Na parte ibérica da América, as políticas de mercado não se mostraram em geral capazes de promover até agora o crescimento mais rápido da economia, ao mesmo tempo em que acentuaram a insegurança pessoal. A reestruturação econômica por meio da privatização, da desregulamentação e da abertura comercial acarreta, ao menos no primeiro momento, a destruição de empregos, o agravamento da precariedade dos contratos trabalhistas e da previdência, o crescimento da informalidade e do trabalho “desprotegido” (os “sem-carteira” no Brasil, por exemplo). O contraste com a experiência americana não poderia ser maior. Nos Estados Unidos, a coincidência de expansão econômica acelerada com a multiplicação dos programas sociais que esse crescimento possibilitava gerou um círculo virtuoso, no qual os dois elementos reforçavam o bem-estar e a segurança das pessoas. Na América Latina, tivemos o pior de dois mundos, um círculo vicioso em que o crescimento anêmico agrava o desemprego e a precariedade do trabalho, contribuindo todos esses fatores para alimentar a insegurança econômica e o medo do futuro.
O autor não discute se as políticas de mercado e de desestatização eram inevitáveis, nem nega que, na exceção mais notável, a do Chile, elas tenham produzido bons resultados. Apenas retrata com câmara objetiva a causa da impressão subjetiva de que o passado foi melhor que o presente e provavelmente o futuro não será mais ameno.

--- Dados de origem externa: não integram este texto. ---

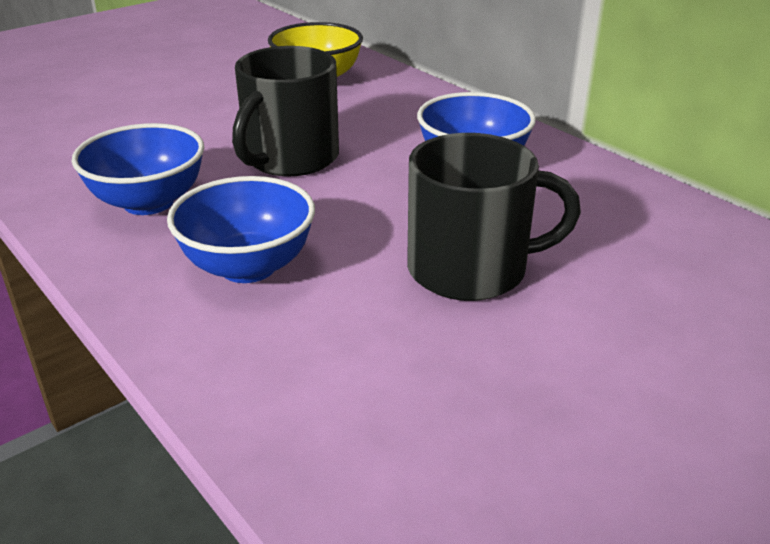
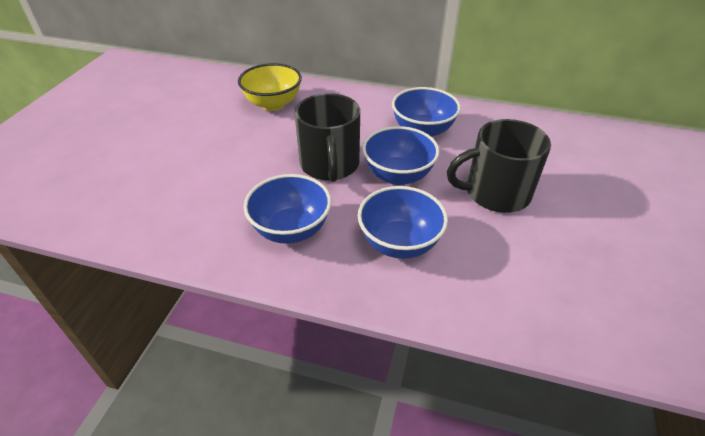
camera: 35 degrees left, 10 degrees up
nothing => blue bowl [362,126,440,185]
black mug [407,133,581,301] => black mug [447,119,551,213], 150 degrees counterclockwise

A ânsia de um mínimo de segurança é necessidade profunda e irredutível dos seres humanos, desde o nascimento e a primeira infância. Subestimá-la foi o erro dos populistas em relação à inflação, como tem sido o do Consenso de Washington, ao omitir completamente de sua agenda políticas para combater a insegurança econômica. Não admira, assim, que a perda da fé na reestruturação coincida com o aumento do pessimismo e da insegurança, sobretudo quando esses fatores são reforçados pela exasperação diante da volatilidade dos capitais, da frequência das crises financeiras e da incapacidade de regeneração dos sistemas políticos.
Artigo publicado na Folha de S. Paulo em 15/07/2001.